When we measure the value of anything, there’s always some uncertainty. We can’t ever say a drug is exactly 84.0% effective; we can only say that we’re 95% confident that it’s between 80% and 88%, say. In a study like this, we’ve measured two numbers – the effect for A and the effect for B – both with some degree of uncertainty. Let’s say we think A is between 80% and 90% effect, and we think B is between 85% and 95% effective. Is B *better* than A? We can’t say for sure; their confidence intervals overlap too much. The p-value of the hypothesis test that the difference in means is not exactly zero would be around 0.25, higher than the 0.05 usually used in scientific papers, so we wouldn’t be able to reject the null hypothesis. Or, in other words, even though B *seems* better than A, the difference is too small to be statistically significant. However, if we ask the question, Is B *non-inferior* to A, then we can get a clear-cut “yes” to our question with a p-value less than 0.05.

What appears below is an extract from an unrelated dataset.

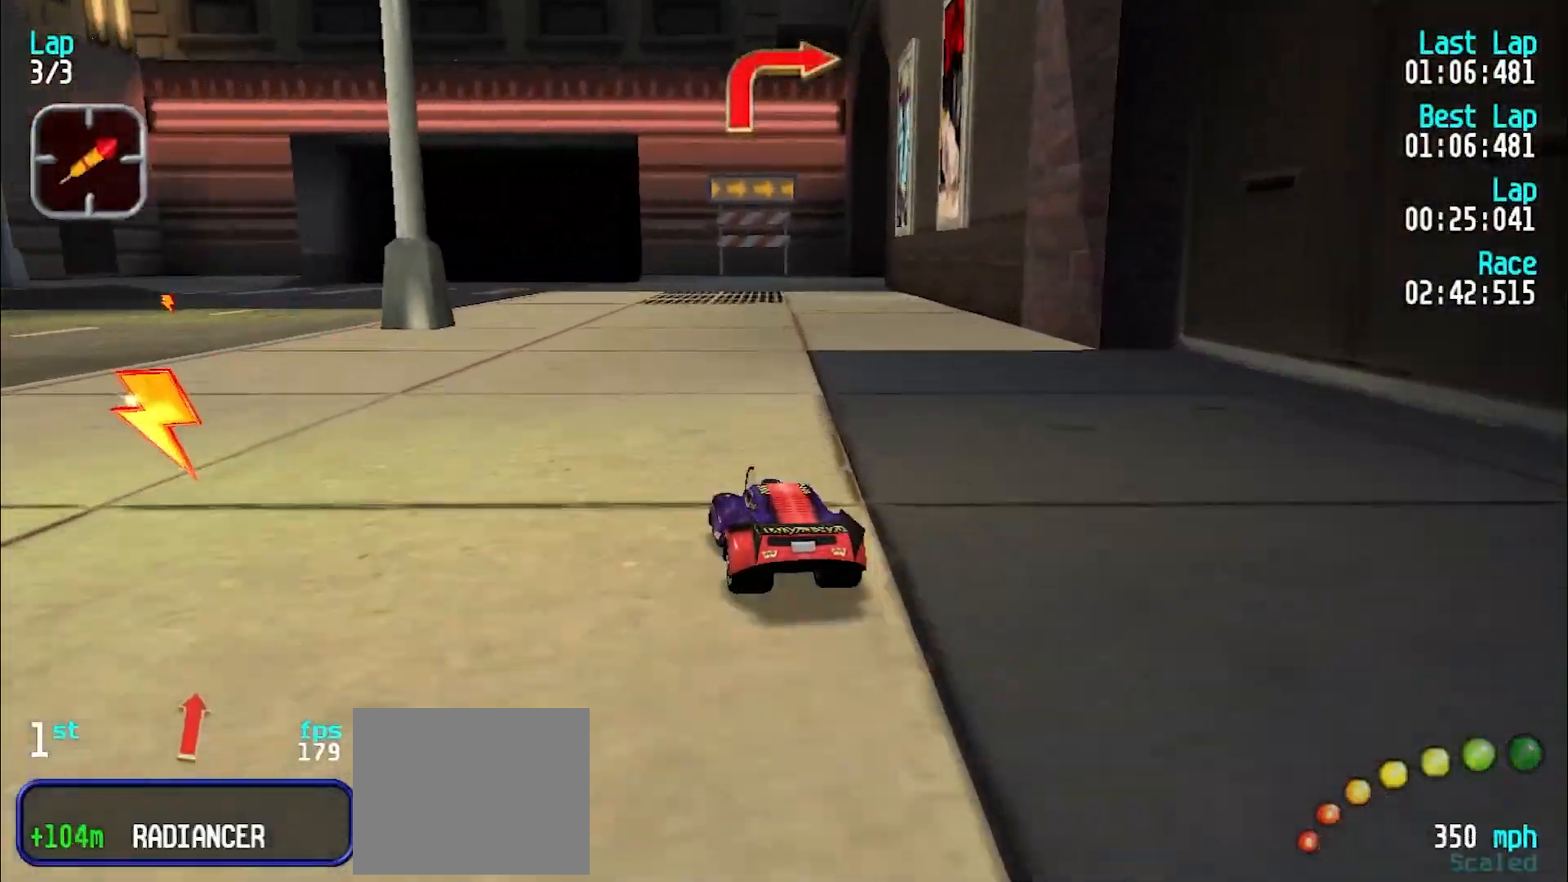
{"keys": ["e"], "events": [[383, "u", "down"], [483, "u", "up"]]}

So when they say “B is NOT non-inferior to A”, they’re not saying B is *definitely* inferior to A, they’re saying they weren’t able to prove beyond a reasonable doubt that B is non-inferior to A because the difference wasn’t statistically significant. Maybe that means B is inferior to A, but maybe it just means the study was underpowered and needs to be repeated with a larger sample size.
The most common reason to use a non-inferiority study design is that you suspect both interventions have roughly the same effect, but one has other desirable qualities, such as being a lot cheaper, having fewer side effects, or being tolerable to patients who have an adverse reaction to the other. In these cases, it’s not necessary to prove beyond a reasonable doubt that B is statistically significantly better than A, or even as good as – if it’s even in the same ballpark, it’s good enough. The non-inferiority design requires considerably smaller sample size and is therefore cheaper and faster to conduct.